The World was in awe on February 10, 1996, when IBM’s Deep Blue beats Garry Kasparov. This was the first record of a computer defeating a human in chess. What followed up with such an event is building stronger technologies that could challenge the intelligence of man. After the event, Garry Kasparov, in an interview said that, “For machines to beat humans, it doesn't have to be perfect it just has to make less mistakes than a human. Humans eventually get less vigilant and make mistakes from tiredness. Machines don’t.”
In a very recent interview he made a statement which stated that he has been convinced by the fact that if humans and AI work together, the future can live up to the expectations of high ‘augmented intelligence’.
In all of this are we forgetting the real chess spirit?

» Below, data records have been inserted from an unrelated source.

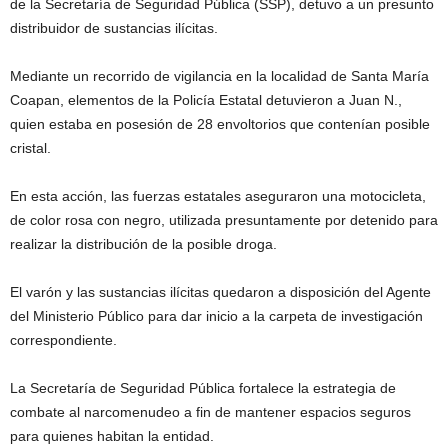
de la Secretaría de Seguridad Pública (SSP), detuvo a un presunto
distribuidor de sustancias ilícitas.
Mediante un recorrido de vigilancia en la localidad de Santa María
Coapan, elementos de la Policía Estatal detuvieron a Juan N.,
quien estaba en posesión de 28 envoltorios que contenían posible
cristal.
En esta acción, las fuerzas estatales aseguraron una motocicleta,
de color rosa con negro, utilizada presuntamente por detenido para
realizar la distribución de la posible droga.
El varón y las sustancias ilícitas quedaron a disposición del Agente
del Ministerio Público para dar inicio a la carpeta de investigación
correspondiente.
La Secretaría de Seguridad Pública fortalece la estrategia de
combate al narcomenudeo a fin de mantener espacios seguros
para quienes habitan la entidad.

The ‘game of kings’, the ‘strategic board game’ and a lot has been named to the glory of chess. The widely played, modern form of chess was derived from Persia that was spread from India. And now presently, all these new formats of chess like the multiplayer chess, 3D chess are all an online chess. With the mingle of Chess and Technology, new advancements are being made that suits the daily schedule of man.
However, will this make us forget what made us learn chess, in the first place? Is online chess overshadowing the grandeur of a traditional board game played between two players? There is a lot to learn from your opponent if you are sitting across each other, strategizing, calculating your next move. While in online chess, though you are receiving a lot of data about your game as well as your opponent’s move, you clearly will lose the interest in the game.
Losing the beauty to analytics
Every game has its unique charm that lies in learning it step by step. If you are just starting to learn chess, playing against a computer or a virtual opponent won’t let you enjoy the game. It’s too mechanical to start with. Learning over a traditional board game would fetch you greater insights than using a computer. However, you can always improve your game over online platforms, they are not advisable to start learning via online gaming. Somehow the beauty of the game is lost in managing analytics. As a beginner, you try to focus on picking up moves through trial and error method, keenly observing your opponents making a move, finding out a pattern in the game, etc. It also helps you interact with other players on a more personal level, at the end of the day our opponents can prove to be your friends. While in online gaming it’s more competitive.
Counting only on online platforms for learning chess wouldn’t let you grow in the game. There is much more to chess than just moving your knights and rooks. If you want to stick to chess as a hobby, its good to practice on screen, but the demographic figure of chess is larger than it is actually pictured. There has been a lot going around the world to include chess in Olympics. If that’s so, being just an online game won’t let it win its way top to being an Olympic sport.